▸ **Required action 1**:
From the Z car thread, extract the part that opens with the words containing "ok. recently, i" and closes with "need repeired, etc.".
▸ **Required action 2**:
According to the Z car thread, which body flaws does the 1987 300zx not have? List every one.

▸ **Passage**:
=== Section Start ===

# Need help with a decision...



## Slayer2003 (Jun 4, 2003)

ok. recently, i have been looking for a 240sx around here. but i think i can do better 

last night i found 2 Z cars at a dealer about 3 miles up the road from me. i need info on what to look for, like things that tend to go wrong, may need repeired, etc.

One is a 1987 300zx, white w/red interior, body seemed in ok condition for its age;no dings dents blemishes, no fading, slight peeling on lower front bumber on pass side........etc..., stock rims, forgot to look for the mileage, but going out in a bit to look again. automatic. 2100

the other, is a 91 300zx 2+2, unsure if ita a t, or a tt, gold/pearly paint, beige/brown interior, t-tops, stock rims, good looking paint, didnt see any damage or rust, but the killer is the mileage @ 199k. automatic. think they were asking 3k for it.

im wondering which would be the better one to get, if any. gotta say i have limited experience with working on cars mechanicly, and not an extencive collection of tools. also, what do these cars usually run in the stated conditions above? 

i really want one of these, but at the same time im dissapointed because they are auto's. but i also dont wanna miss a chance to get something i may be able to work on as a project car.

Pics of the 87 can be found in the link at the end, but i warn ya the size is big, cause i dont have time to shrink em atm.

any and all comments are welcome.

it rained this morning, so thats what all the silvery things are on the windows. and i just noticed my car is in the first pic on the lft 
http://nelp.net/slayer/Z car/


----------



## James (Apr 29, 2002)

=== Section End ===

[Transcribed page contents]
=== Section Start ===

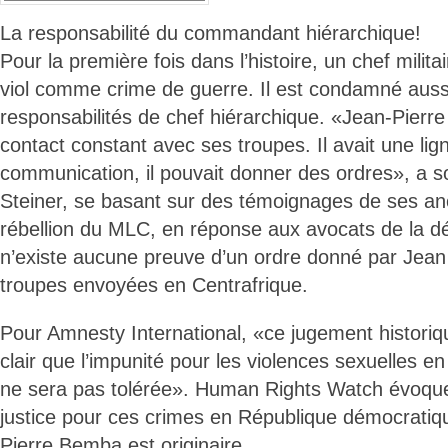
La responsabilité du commandant hiérarchique!
Pour la première fois dans l’histoire, un chef mili
viol comme crime de guerre. Il est condamné auss
responsabilités de chef hiérarchique. «Jean-Pierr
contact constant avec ses troupes. Il avait une lig
communication, il pouvait donner des ordres», a so
Steiner, se basant sur des témoignages de ses a
rébellion du MLC, en réponse aux avocats de la déf
n’existe aucune preuve d’un ordre donné par Jea
troupes envoyées en Centrafrique.
Pour Amnesty International, «ce jugement histori
clair que l’impunité pour les violences sexuelles en
ne sera pas tolérée». Human Rights Watch évoque 
justice pour ces crimes en République démocrati
Pierre Bemba est originaire.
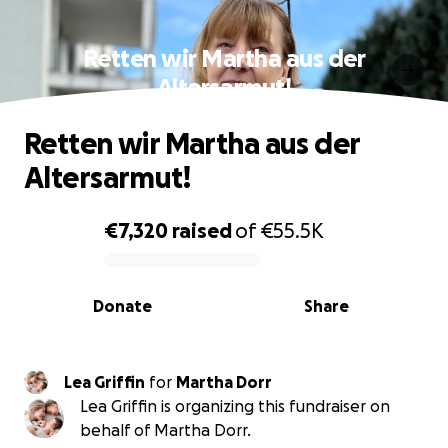
Retten wir Martha aus der
Altersarmut!
Retten wir Martha aus der
Altersarmut!
€7,320
raised
of
€55.5K
0% complete
Donate
Share
Lea Griffin
for
Martha Dorr
Lea Griffin is organizing this fundraiser on
behalf of Martha Dorr.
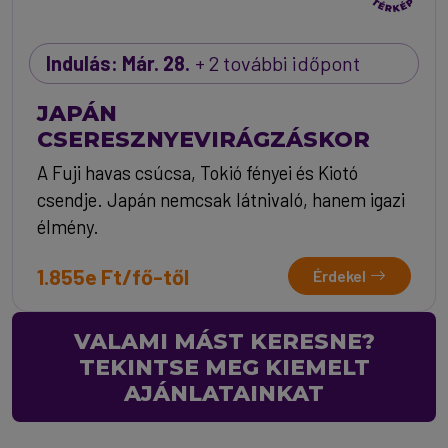
Indulás: Már. 28.
+ 2 további időpont
JAPÁN
CSERESZNYEVIRÁGZÁSKOR
A Fuji havas csúcsa, Tokió fényei és Kiotó
csendje. Japán nemcsak látnivaló, hanem igazi
élmény.
1.855e Ft/fő-től
Érdekel
VALAMI MÁST KERESNE?
TEKINTSE MEG KIEMELT
AJÁNLATAINKAT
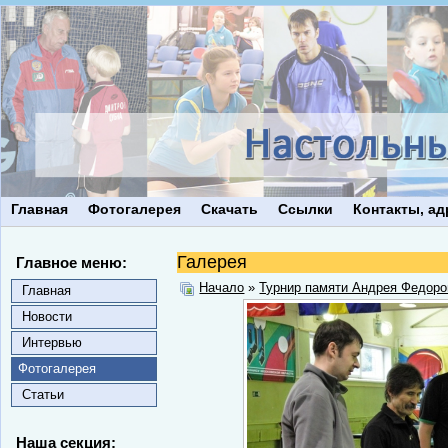
Главная
Фотогалерея
Скачать
Ссылки
Контакты, ад
Галерея
Главное меню:
Начало
»
Турнир памяти Андрея Федоро
Главная
Новости
Интервью
Фотогалерея
Статьи
Наша секция:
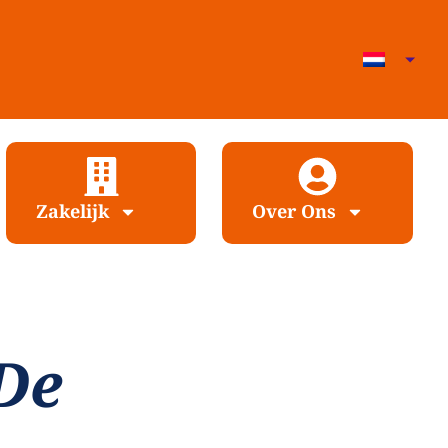
Zakelijk
Over Ons
De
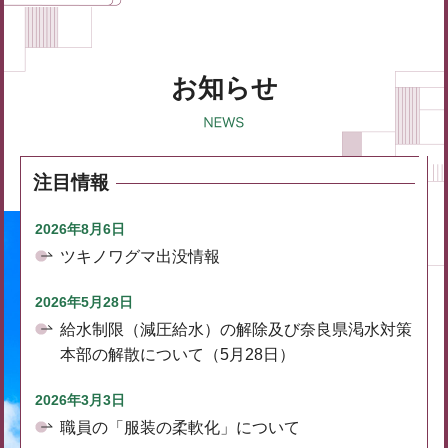
お知らせ
注目情報
2026年8月6日
ツキノワグマ出没情報
2026年5月28日
給水制限（減圧給水）の解除及び奈良県渇水対策
本部の解散について（5月28日）
2026年3月3日
職員の「服装の柔軟化」について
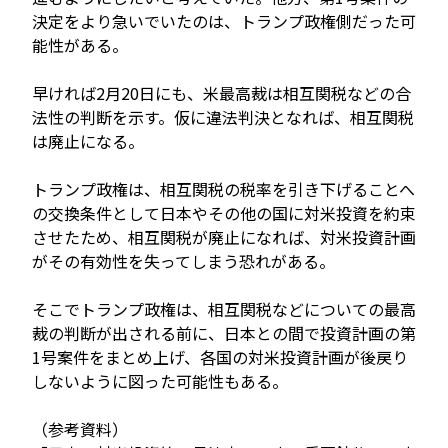
決定をより急いでいたのは、トランプ政権側だった可
能性がある。
早ければ2月20日にも、米最高裁は相互関税などの合
法性の判断を示す。仮に違法判決となれば、相互関税
は廃止になる。
トランプ政権は、相互関税の税率を引き下げることへ
の交換条件として日本やその他の国に対米投資を約束
させたため、相互関税が廃止になれば、対米投資計画
がその有効性を失ってしまう恐れがある。
そこでトランプ政権は、相互関税などについての最高
裁の判断が出される前に、日本との間で投資計画の第
1号案件をまとめ上げ、各国の対米投資計画が後戻り
しないように図った可能性もある。
（参考資料）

=== Section End ===

▸ **Exercise solution 1**:
ok. recently, i have been looking for a 240sx around here. but i think i can do better 

last night i found 2 Z cars at a dealer about 3 miles up the road from me. i need info on what to look for, like things that tend to go wrong, may need repeired, etc.

▸ **Exercise solution 2**:
Dings, dents, blemishes, fading